• [WHAT YOU WILL DO] Could you return all of the entries below exactly, minus the pictures?

### PROVIDED ENTRIES ###

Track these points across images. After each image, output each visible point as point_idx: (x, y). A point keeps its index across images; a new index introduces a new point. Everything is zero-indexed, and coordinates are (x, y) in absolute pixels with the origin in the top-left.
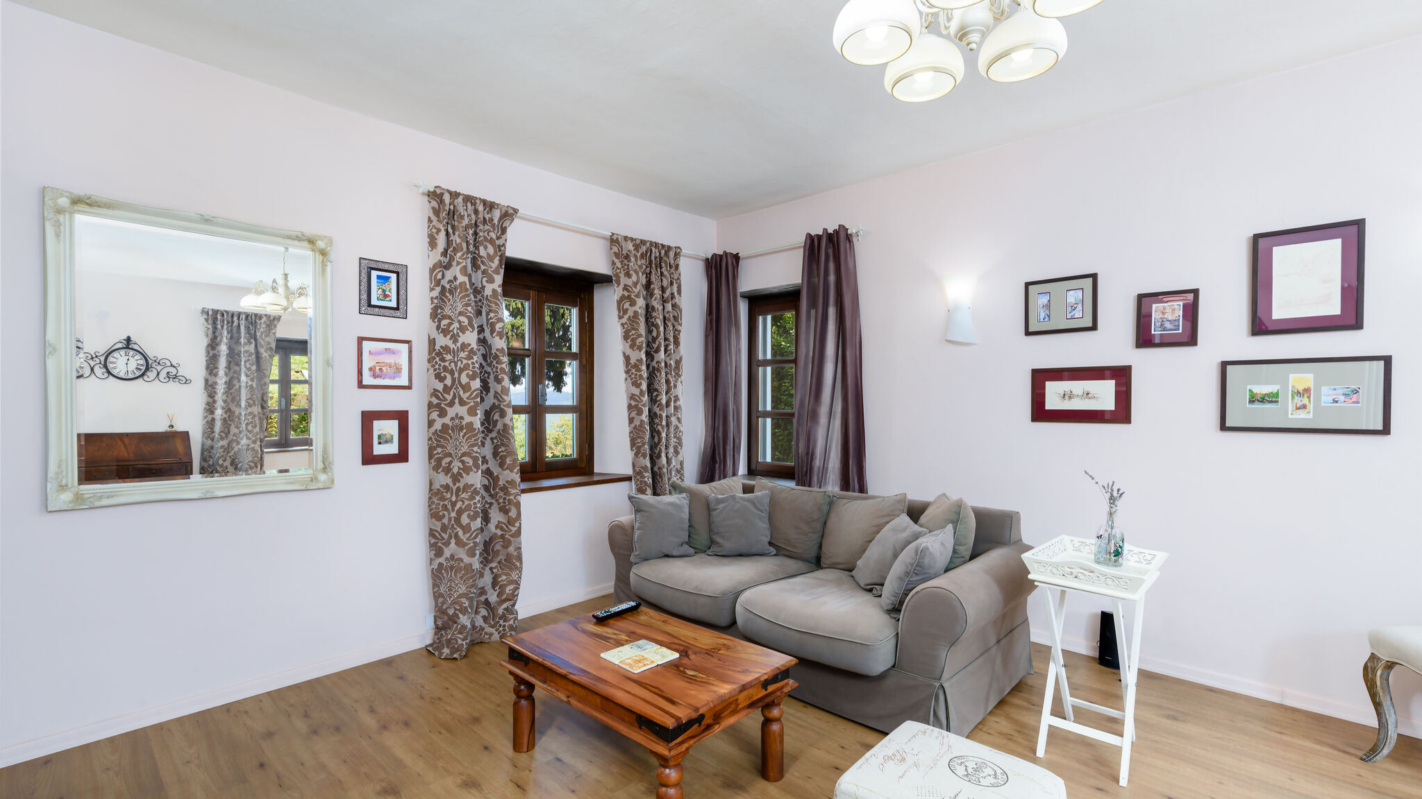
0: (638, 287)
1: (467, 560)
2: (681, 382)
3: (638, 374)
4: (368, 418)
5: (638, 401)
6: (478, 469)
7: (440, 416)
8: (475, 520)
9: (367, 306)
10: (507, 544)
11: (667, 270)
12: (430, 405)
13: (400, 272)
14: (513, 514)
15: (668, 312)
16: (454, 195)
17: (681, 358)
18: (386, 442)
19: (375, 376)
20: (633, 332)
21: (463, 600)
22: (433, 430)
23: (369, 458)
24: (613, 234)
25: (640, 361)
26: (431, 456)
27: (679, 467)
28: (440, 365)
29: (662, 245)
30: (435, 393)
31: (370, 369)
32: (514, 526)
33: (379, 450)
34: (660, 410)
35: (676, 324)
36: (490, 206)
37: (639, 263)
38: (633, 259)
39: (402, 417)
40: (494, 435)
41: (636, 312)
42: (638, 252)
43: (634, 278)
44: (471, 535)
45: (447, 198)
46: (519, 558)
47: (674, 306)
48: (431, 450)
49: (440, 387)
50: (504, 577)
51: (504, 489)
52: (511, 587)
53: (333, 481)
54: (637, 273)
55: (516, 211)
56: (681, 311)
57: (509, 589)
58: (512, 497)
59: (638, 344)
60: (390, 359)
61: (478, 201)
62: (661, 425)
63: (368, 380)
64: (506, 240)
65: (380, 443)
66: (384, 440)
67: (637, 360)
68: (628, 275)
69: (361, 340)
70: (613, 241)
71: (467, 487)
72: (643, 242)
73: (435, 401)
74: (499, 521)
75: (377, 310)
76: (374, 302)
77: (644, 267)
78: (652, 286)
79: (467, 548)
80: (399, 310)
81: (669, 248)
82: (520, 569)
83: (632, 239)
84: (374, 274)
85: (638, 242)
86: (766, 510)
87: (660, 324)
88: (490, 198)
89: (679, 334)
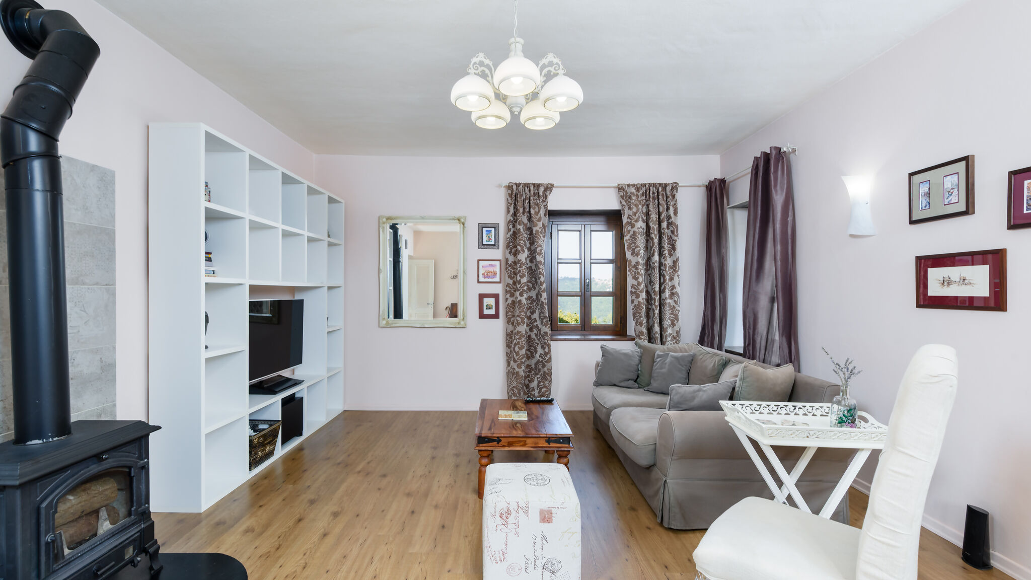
0: (637, 215)
1: (517, 369)
2: (678, 276)
3: (637, 271)
4: (482, 297)
5: (637, 289)
6: (524, 323)
7: (510, 296)
8: (522, 350)
9: (482, 245)
10: (544, 366)
11: (664, 200)
12: (506, 291)
13: (496, 226)
14: (547, 350)
15: (663, 229)
16: (518, 185)
17: (678, 259)
18: (489, 308)
19: (485, 277)
20: (633, 244)
21: (515, 389)
22: (507, 303)
23: (482, 316)
24: (619, 185)
25: (638, 263)
26: (507, 316)
27: (675, 335)
28: (511, 271)
29: (660, 184)
30: (508, 285)
31: (483, 274)
32: (547, 356)
33: (486, 312)
34: (654, 295)
35: (672, 236)
36: (537, 186)
37: (640, 199)
38: (634, 198)
39: (496, 297)
40: (539, 307)
41: (634, 232)
42: (639, 192)
43: (634, 210)
44: (519, 357)
45: (515, 187)
46: (550, 374)
47: (669, 224)
48: (507, 313)
49: (511, 282)
50: (542, 384)
51: (543, 336)
52: (544, 389)
53: (466, 325)
54: (637, 206)
55: (552, 185)
56: (677, 226)
57: (543, 390)
58: (546, 341)
59: (636, 252)
60: (491, 269)
61: (531, 185)
62: (655, 305)
63: (482, 279)
64: (548, 202)
65: (487, 309)
66: (489, 307)
67: (636, 263)
68: (630, 209)
69: (479, 261)
70: (620, 188)
71: (518, 332)
72: (644, 185)
73: (508, 289)
74: (541, 354)
75: (486, 246)
76: (485, 243)
77: (645, 201)
78: (650, 213)
79: (517, 363)
80: (495, 246)
81: (666, 185)
82: (550, 381)
83: (634, 185)
84: (485, 229)
85: (638, 186)
86: (686, 365)
87: (654, 237)
88: (537, 182)
89: (675, 243)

###

• [SOLUTION BELOW]
Track these points across images. After each image, output each visible point as point_idx: (x, y). A point keeps its index across images; a new index introduces a new point. Everything is zero-indexed, and coordinates are (x, y) in absolute pixels with the origin in the top-left.
0: (638, 287)
1: (467, 560)
2: (681, 382)
3: (638, 374)
4: (368, 418)
5: (638, 401)
6: (478, 469)
7: (440, 416)
8: (475, 520)
9: (367, 306)
10: (507, 544)
11: (667, 270)
12: (430, 405)
13: (400, 272)
14: (513, 514)
15: (668, 312)
16: (454, 195)
17: (681, 358)
18: (386, 442)
19: (375, 376)
20: (633, 332)
21: (463, 600)
22: (433, 430)
23: (369, 458)
24: (613, 234)
25: (640, 361)
26: (431, 456)
27: (679, 467)
28: (440, 365)
29: (662, 245)
30: (435, 393)
31: (370, 369)
32: (514, 526)
33: (379, 450)
34: (660, 410)
35: (676, 324)
36: (490, 206)
37: (639, 263)
38: (633, 259)
39: (402, 417)
40: (494, 435)
41: (636, 312)
42: (638, 252)
43: (634, 278)
44: (471, 535)
45: (447, 198)
46: (519, 558)
47: (674, 306)
48: (431, 450)
49: (440, 387)
50: (504, 577)
51: (504, 489)
52: (511, 587)
53: (333, 481)
54: (637, 273)
55: (516, 211)
56: (681, 311)
57: (509, 589)
58: (512, 497)
59: (638, 344)
60: (390, 359)
61: (478, 201)
62: (661, 425)
63: (368, 380)
64: (506, 240)
65: (380, 443)
66: (384, 440)
67: (637, 360)
68: (628, 275)
69: (361, 340)
70: (613, 241)
71: (467, 487)
72: (643, 242)
73: (435, 401)
74: (499, 521)
75: (377, 310)
76: (374, 302)
77: (644, 267)
78: (652, 286)
79: (467, 548)
80: (399, 310)
81: (669, 248)
82: (520, 569)
83: (632, 239)
84: (374, 274)
85: (638, 242)
86: (766, 510)
87: (660, 324)
88: (490, 198)
89: (679, 334)
0: (637, 215)
1: (517, 369)
2: (678, 276)
3: (637, 271)
4: (482, 297)
5: (637, 289)
6: (524, 323)
7: (510, 296)
8: (522, 350)
9: (482, 245)
10: (544, 366)
11: (664, 200)
12: (506, 291)
13: (496, 226)
14: (547, 350)
15: (663, 229)
16: (518, 185)
17: (678, 259)
18: (489, 308)
19: (485, 277)
20: (633, 244)
21: (515, 389)
22: (507, 303)
23: (482, 316)
24: (619, 185)
25: (638, 263)
26: (507, 316)
27: (675, 335)
28: (511, 271)
29: (660, 184)
30: (508, 285)
31: (483, 274)
32: (547, 356)
33: (486, 312)
34: (654, 295)
35: (672, 236)
36: (537, 186)
37: (640, 199)
38: (634, 198)
39: (496, 297)
40: (539, 307)
41: (634, 232)
42: (639, 192)
43: (634, 210)
44: (519, 357)
45: (515, 187)
46: (550, 374)
47: (669, 224)
48: (507, 313)
49: (511, 282)
50: (542, 384)
51: (543, 336)
52: (544, 389)
53: (466, 325)
54: (637, 206)
55: (552, 185)
56: (677, 226)
57: (543, 390)
58: (546, 341)
59: (636, 252)
60: (491, 269)
61: (531, 185)
62: (655, 305)
63: (482, 279)
64: (548, 202)
65: (487, 309)
66: (489, 307)
67: (636, 263)
68: (630, 209)
69: (479, 261)
70: (620, 188)
71: (518, 332)
72: (644, 185)
73: (508, 289)
74: (541, 354)
75: (486, 246)
76: (485, 243)
77: (645, 201)
78: (650, 213)
79: (517, 363)
80: (495, 246)
81: (666, 185)
82: (550, 381)
83: (634, 185)
84: (485, 229)
85: (638, 186)
86: (686, 365)
87: (654, 237)
88: (537, 182)
89: (675, 243)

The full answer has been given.